(Page excerpt)
Start of Block
As best as I can measure, 4:4:4 support on 4K60 Pro and 4K Pro is “legit” and works fine.

Both should work fine, 4K X more guaranteed to work – being a UVC card that acts as a webcam.

No 1440p360 (or even 1080p360) 🙁 I certainly hope we’ll see an upgraded Cam Link Pro eventually.

None of these questions really apply. No news on multi-input refresh.

No Magewell HDMI 2.1 news yet – but their 4K cards tend to have far more flexible input/output format support, bit depth, etc. Remains to be seen if they can manage that with all the madness that HDMI 2.1 supports.

Just mirror with GPU scaling enabled.

https://x.com/regentoforigin/status/1751557473360568548?s=20

4K Capture Utility has an EDID manager. I can make a video on this, if desired.

If your current solution does what you need it to, don’t buy something new.

Yeah no… that would be a terrible idea, anyway.

4K Pro does not work (requires driver), 4K X can probably work.

These are gaming companies. You want BlackMagic Design, AJA, Atomos, etc.
End of Block
(What this exercise asks)
• A. Pull out every line of the chart listing below without changing a word, and leave the pictures out.
• B. Extend the capture card notes above, picking up after the line about gaming companies.

(Given entries)
Start of Block
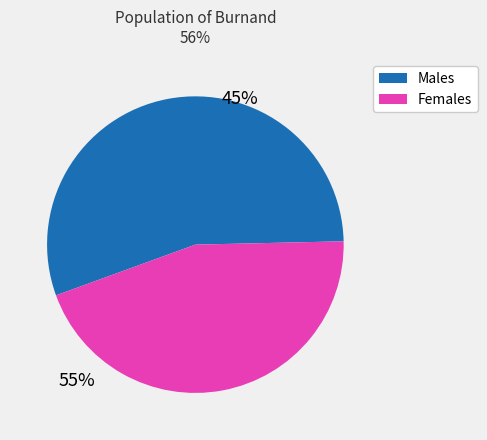

Is there any slice that represents more than half of the pie?

Yes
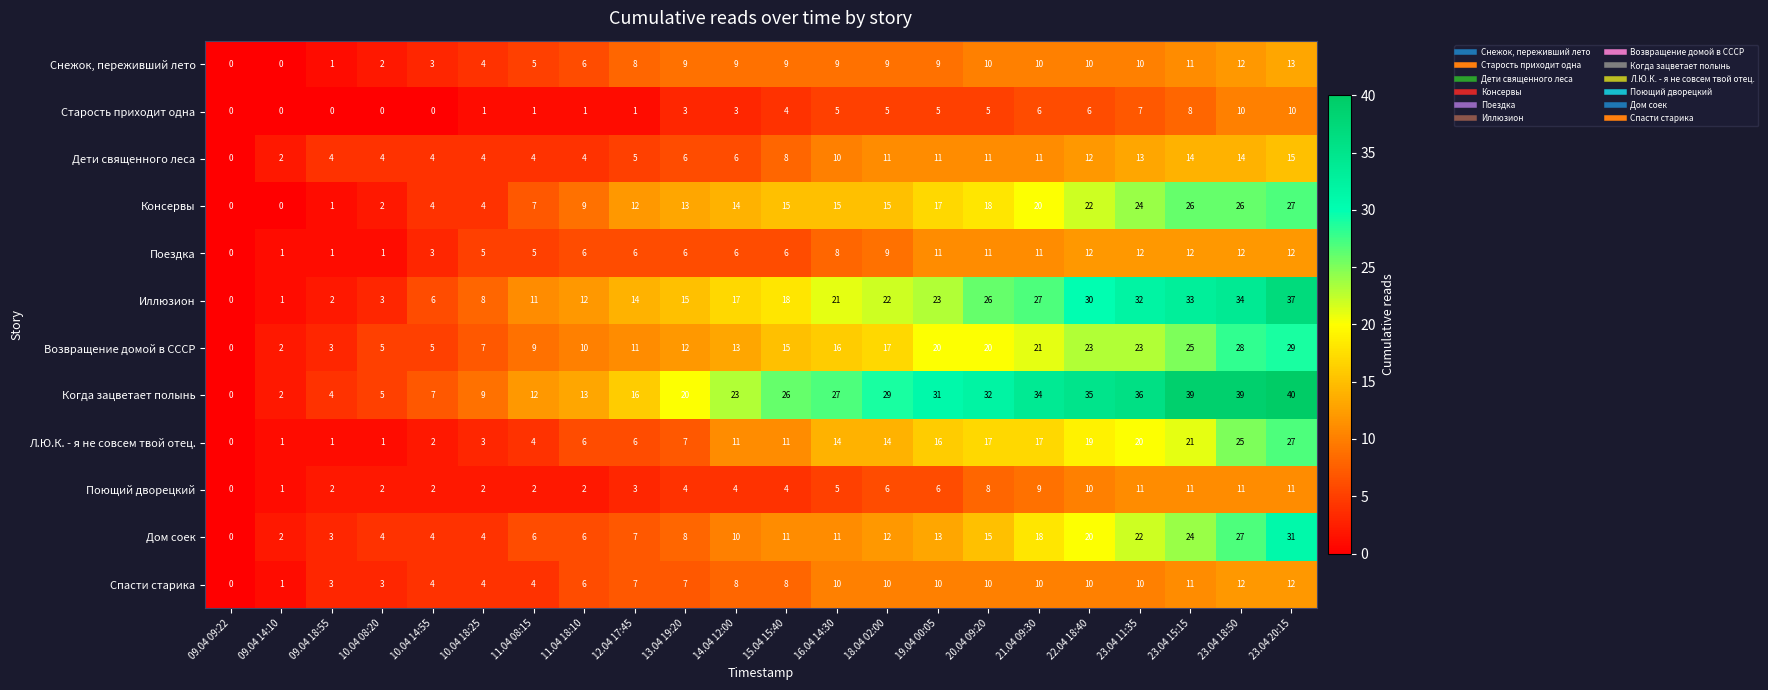

What is the average value of the Консервы series?

13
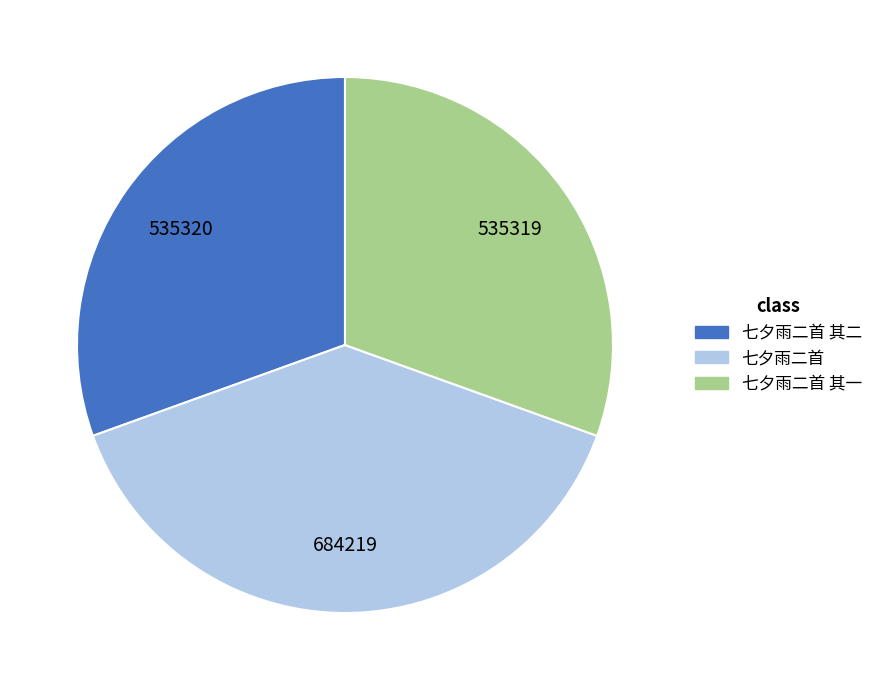

Does any single category account for the majority?

No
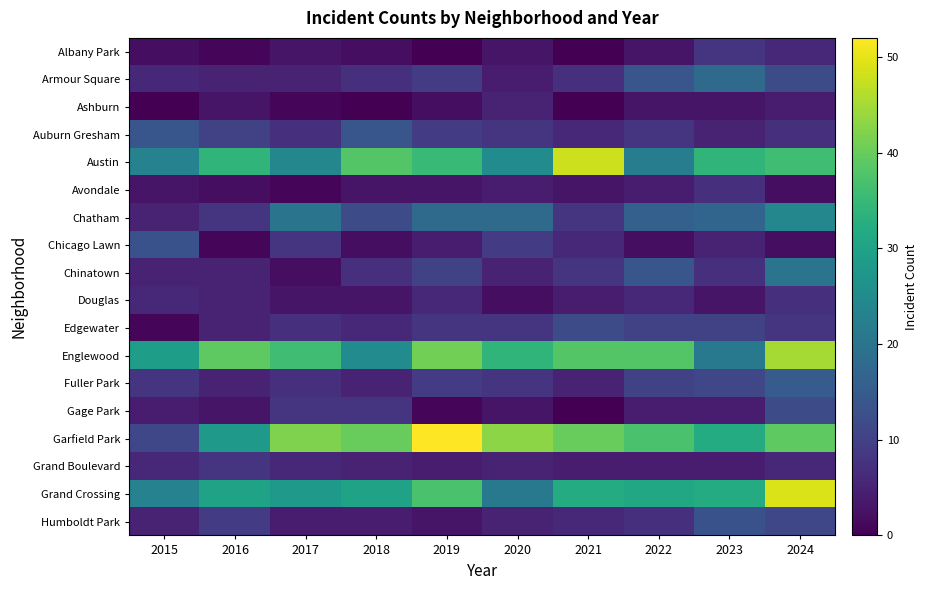

Between 2024 and 2022, which is larger?

2024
End of Block
(Responses by task)
• A.
Is there any slice that represents more than half of the pie?

Yes

What is the average value of the Консервы series?

13

Does any single category account for the majority?

No

Between 2024 and 2022, which is larger?

2024

• B.
Currently, you don’t.

Broadly speaking the limit to any “normal” capture card on one machine is 4 of the same unit (assuming you have the bandwidth/chipsets for it) but I cannot test that here for obvious reasons.

Passthrough is realtime, my latency measurements are regarding OBS Preview input latency. Your monitor connected to HDMI out will not have any added latency.

4K30 can do 4:2:2 YUY2, 4:2:0 NV12, or 4:2:0 P010 (10-bit)

“Does the 4k x support hdr on mac?”

Unfortunately, MacOS does not support the P010 color space from UVC capture devices. 🙁 While you can make HDR content with OBS on Mac, capture cards are not supported for it. It’s weird.